**PROBLEM TO WORK ON**
Please copy every line of the material exactly.

--- SOURCE DATA Enclosed Below ---

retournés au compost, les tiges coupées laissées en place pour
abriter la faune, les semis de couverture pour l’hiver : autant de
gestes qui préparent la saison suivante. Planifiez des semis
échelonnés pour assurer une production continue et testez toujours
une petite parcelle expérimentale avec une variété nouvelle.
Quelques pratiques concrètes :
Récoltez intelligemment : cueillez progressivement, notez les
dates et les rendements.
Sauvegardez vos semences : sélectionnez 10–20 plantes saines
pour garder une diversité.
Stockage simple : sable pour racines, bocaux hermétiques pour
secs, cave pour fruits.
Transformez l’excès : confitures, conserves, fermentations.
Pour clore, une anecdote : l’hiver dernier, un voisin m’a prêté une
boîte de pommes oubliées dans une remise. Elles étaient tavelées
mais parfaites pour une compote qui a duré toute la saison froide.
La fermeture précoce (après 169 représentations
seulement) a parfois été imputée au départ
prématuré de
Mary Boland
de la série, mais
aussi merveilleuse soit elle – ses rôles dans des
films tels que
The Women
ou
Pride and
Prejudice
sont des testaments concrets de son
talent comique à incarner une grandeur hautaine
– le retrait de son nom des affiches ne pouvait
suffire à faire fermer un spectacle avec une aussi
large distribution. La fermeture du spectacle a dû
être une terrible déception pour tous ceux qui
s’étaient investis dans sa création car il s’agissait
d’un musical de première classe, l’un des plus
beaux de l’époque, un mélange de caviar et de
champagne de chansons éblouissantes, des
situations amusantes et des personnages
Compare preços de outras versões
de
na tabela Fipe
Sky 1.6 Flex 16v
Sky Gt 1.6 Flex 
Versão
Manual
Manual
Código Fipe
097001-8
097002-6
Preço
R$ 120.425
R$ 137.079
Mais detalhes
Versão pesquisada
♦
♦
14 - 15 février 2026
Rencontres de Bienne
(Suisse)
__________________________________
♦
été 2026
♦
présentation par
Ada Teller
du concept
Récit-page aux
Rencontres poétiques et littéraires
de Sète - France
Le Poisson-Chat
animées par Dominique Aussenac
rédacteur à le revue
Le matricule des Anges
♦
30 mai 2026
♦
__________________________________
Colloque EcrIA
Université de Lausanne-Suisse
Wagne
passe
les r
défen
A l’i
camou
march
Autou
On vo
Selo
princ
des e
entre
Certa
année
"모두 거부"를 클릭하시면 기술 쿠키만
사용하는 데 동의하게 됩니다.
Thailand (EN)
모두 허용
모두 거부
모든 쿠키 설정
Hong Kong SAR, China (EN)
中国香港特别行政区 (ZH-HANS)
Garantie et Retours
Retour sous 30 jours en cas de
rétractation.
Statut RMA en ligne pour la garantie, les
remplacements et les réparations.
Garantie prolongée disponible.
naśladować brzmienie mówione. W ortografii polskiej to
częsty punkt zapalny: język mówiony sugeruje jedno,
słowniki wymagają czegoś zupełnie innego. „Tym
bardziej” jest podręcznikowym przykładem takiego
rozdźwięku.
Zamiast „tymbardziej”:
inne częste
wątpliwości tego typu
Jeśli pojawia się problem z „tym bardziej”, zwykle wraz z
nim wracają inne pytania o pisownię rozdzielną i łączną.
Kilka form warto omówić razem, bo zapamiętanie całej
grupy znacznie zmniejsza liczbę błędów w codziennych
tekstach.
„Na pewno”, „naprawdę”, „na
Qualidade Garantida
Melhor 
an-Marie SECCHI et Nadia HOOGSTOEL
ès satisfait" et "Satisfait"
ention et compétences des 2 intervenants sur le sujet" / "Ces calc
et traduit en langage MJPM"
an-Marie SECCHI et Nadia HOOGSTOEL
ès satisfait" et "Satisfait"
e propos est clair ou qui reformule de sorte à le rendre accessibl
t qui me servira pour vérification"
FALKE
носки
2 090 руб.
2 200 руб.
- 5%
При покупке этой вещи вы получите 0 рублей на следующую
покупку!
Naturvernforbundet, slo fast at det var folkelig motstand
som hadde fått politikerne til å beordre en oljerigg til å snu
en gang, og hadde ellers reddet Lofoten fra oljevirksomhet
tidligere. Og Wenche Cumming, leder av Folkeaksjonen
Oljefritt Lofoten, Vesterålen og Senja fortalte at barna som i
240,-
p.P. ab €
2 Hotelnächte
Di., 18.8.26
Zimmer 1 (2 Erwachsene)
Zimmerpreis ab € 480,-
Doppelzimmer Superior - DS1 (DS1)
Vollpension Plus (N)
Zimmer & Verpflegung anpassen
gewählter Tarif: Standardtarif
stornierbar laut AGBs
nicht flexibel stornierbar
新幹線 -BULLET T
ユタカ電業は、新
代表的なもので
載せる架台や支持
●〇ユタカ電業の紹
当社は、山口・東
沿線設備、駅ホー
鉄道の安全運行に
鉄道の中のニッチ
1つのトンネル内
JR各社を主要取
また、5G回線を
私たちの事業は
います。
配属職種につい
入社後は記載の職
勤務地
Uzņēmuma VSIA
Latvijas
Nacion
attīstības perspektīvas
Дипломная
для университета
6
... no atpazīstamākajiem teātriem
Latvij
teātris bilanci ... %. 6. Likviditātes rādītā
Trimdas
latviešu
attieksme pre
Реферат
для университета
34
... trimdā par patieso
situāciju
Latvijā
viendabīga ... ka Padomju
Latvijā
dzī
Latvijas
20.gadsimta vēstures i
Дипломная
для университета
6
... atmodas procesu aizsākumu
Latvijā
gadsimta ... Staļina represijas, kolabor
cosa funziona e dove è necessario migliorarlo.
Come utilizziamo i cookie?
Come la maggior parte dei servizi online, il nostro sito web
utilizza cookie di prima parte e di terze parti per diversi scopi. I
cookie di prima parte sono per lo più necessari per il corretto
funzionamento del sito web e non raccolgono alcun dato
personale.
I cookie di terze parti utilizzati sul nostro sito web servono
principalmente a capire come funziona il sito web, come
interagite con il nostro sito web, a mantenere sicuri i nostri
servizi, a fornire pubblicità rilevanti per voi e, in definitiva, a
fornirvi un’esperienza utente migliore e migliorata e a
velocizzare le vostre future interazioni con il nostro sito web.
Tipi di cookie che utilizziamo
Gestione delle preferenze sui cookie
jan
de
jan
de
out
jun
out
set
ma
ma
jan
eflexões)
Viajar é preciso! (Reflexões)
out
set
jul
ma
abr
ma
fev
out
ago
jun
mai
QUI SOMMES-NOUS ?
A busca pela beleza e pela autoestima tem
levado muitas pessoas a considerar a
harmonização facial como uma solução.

--- End of Enclosed SOURCE DATA ---

**ANSWER FOR THE TASK**
retournés au compost, les tiges coupées laissées en place pour
abriter la faune, les semis de couverture pour l’hiver : autant de
gestes qui préparent la saison suivante. Planifiez des semis
échelonnés pour assurer une production continue et testez toujours
une petite parcelle expérimentale avec une variété nouvelle.
Quelques pratiques concrètes :
Récoltez intelligemment : cueillez progressivement, notez les
dates et les rendements.
Sauvegardez vos semences : sélectionnez 10–20 plantes saines
pour garder une diversité.
Stockage simple : sable pour racines, bocaux hermétiques pour
secs, cave pour fruits.
Transformez l’excès : confitures, conserves, fermentations.
Pour clore, une anecdote : l’hiver dernier, un voisin m’a prêté une
boîte de pommes oubliées dans une remise. Elles étaient tavelées
mais parfaites pour une compote qui a duré toute la saison froide.
La fermeture précoce (après 169 représentations
seulement) a parfois été imputée au départ
prématuré de
Mary Boland
de la série, mais
aussi merveilleuse soit elle – ses rôles dans des
films tels que
The Women
ou
Pride and
Prejudice
sont des testaments concrets de son
talent comique à incarner une grandeur hautaine
– le retrait de son nom des affiches ne pouvait
suffire à faire fermer un spectacle avec une aussi
large distribution. La fermeture du spectacle a dû
être une terrible déception pour tous ceux qui
s’étaient investis dans sa création car il s’agissait
d’un musical de première classe, l’un des plus
beaux de l’époque, un mélange de caviar et de
champagne de chansons éblouissantes, des
situations amusantes et des personnages
Compare preços de outras versões
de
na tabela Fipe
Sky 1.6 Flex 16v
Sky Gt 1.6 Flex 
Versão
Manual
Manual
Código Fipe
097001-8
097002-6
Preço
R$ 120.425
R$ 137.079
Mais detalhes
Versão pesquisada
♦
♦
14 - 15 février 2026
Rencontres de Bienne
(Suisse)
__________________________________
♦
été 2026
♦
présentation par
Ada Teller
du concept
Récit-page aux
Rencontres poétiques et littéraires
de Sète - France
Le Poisson-Chat
animées par Dominique Aussenac
rédacteur à le revue
Le matricule des Anges
♦
30 mai 2026
♦
__________________________________
Colloque EcrIA
Université de Lausanne-Suisse
Wagne
passe
les r
défen
A l’i
camou
march
Autou
On vo
Selo
princ
des e
entre
Certa
année
"모두 거부"를 클릭하시면 기술 쿠키만
사용하는 데 동의하게 됩니다.
Thailand (EN)
모두 허용
모두 거부
모든 쿠키 설정
Hong Kong SAR, China (EN)
中国香港特别行政区 (ZH-HANS)
Garantie et Retours
Retour sous 30 jours en cas de
rétractation.
Statut RMA en ligne pour la garantie, les
remplacements et les réparations.
Garantie prolongée disponible.
naśladować brzmienie mówione. W ortografii polskiej to
częsty punkt zapalny: język mówiony sugeruje jedno,
słowniki wymagają czegoś zupełnie innego. „Tym
bardziej” jest podręcznikowym przykładem takiego
rozdźwięku.
Zamiast „tymbardziej”:
inne częste
wątpliwości tego typu
Jeśli pojawia się problem z „tym bardziej”, zwykle wraz z
nim wracają inne pytania o pisownię rozdzielną i łączną.
Kilka form warto omówić razem, bo zapamiętanie całej
grupy znacznie zmniejsza liczbę błędów w codziennych
tekstach.
„Na pewno”, „naprawdę”, „na
Qualidade Garantida
Melhor 
an-Marie SECCHI et Nadia HOOGSTOEL
ès satisfait" et "Satisfait"
ention et compétences des 2 intervenants sur le sujet" / "Ces calc
et traduit en langage MJPM"
an-Marie SECCHI et Nadia HOOGSTOEL
ès satisfait" et "Satisfait"
e propos est clair ou qui reformule de sorte à le rendre accessibl
t qui me servira pour vérification"
FALKE
носки
2 090 руб.
2 200 руб.
- 5%
При покупке этой вещи вы получите 0 рублей на следующую
покупку!
Naturvernforbundet, slo fast at det var folkelig motstand
som hadde fått politikerne til å beordre en oljerigg til å snu
en gang, og hadde ellers reddet Lofoten fra oljevirksomhet
tidligere. Og Wenche Cumming, leder av Folkeaksjonen
Oljefritt Lofoten, Vesterålen og Senja fortalte at barna som i
240,-
p.P. ab €
2 Hotelnächte
Di., 18.8.26
Zimmer 1 (2 Erwachsene)
Zimmerpreis ab € 480,-
Doppelzimmer Superior - DS1 (DS1)
Vollpension Plus (N)
Zimmer & Verpflegung anpassen
gewählter Tarif: Standardtarif
stornierbar laut AGBs
nicht flexibel stornierbar
新幹線 -BULLET T
ユタカ電業は、新
代表的なもので
載せる架台や支持
●〇ユタカ電業の紹
当社は、山口・東
沿線設備、駅ホー
鉄道の安全運行に
鉄道の中のニッチ
1つのトンネル内
JR各社を主要取
また、5G回線を
私たちの事業は
います。
配属職種につい
入社後は記載の職
勤務地
Uzņēmuma VSIA
Latvijas
Nacion
attīstības perspektīvas
Дипломная
для университета
6
... no atpazīstamākajiem teātriem
Latvij
teātris bilanci ... %. 6. Likviditātes rādītā
Trimdas
latviešu
attieksme pre
Реферат
для университета
34
... trimdā par patieso
situāciju
Latvijā
viendabīga ... ka Padomju
Latvijā
dzī
Latvijas
20.gadsimta vēstures i
Дипломная
для университета
6
... atmodas procesu aizsākumu
Latvijā
gadsimta ... Staļina represijas, kolabor
cosa funziona e dove è necessario migliorarlo.
Come utilizziamo i cookie?
Come la maggior parte dei servizi online, il nostro sito web
utilizza cookie di prima parte e di terze parti per diversi scopi. I
cookie di prima parte sono per lo più necessari per il corretto
funzionamento del sito web e non raccolgono alcun dato
personale.
I cookie di terze parti utilizzati sul nostro sito web servono
principalmente a capire come funziona il sito web, come
interagite con il nostro sito web, a mantenere sicuri i nostri
servizi, a fornire pubblicità rilevanti per voi e, in definitiva, a
fornirvi un’esperienza utente migliore e migliorata e a
velocizzare le vostre future interazioni con il nostro sito web.
Tipi di cookie che utilizziamo
Gestione delle preferenze sui cookie
jan
de
jan
de
out
jun
out
set
ma
ma
jan
eflexões)
Viajar é preciso! (Reflexões)
out
set
jul
ma
abr
ma
fev
out
ago
jun
mai
QUI SOMMES-NOUS ?
A busca pela beleza e pela autoestima tem
levado muitas pessoas a considerar a
harmonização facial como uma solução.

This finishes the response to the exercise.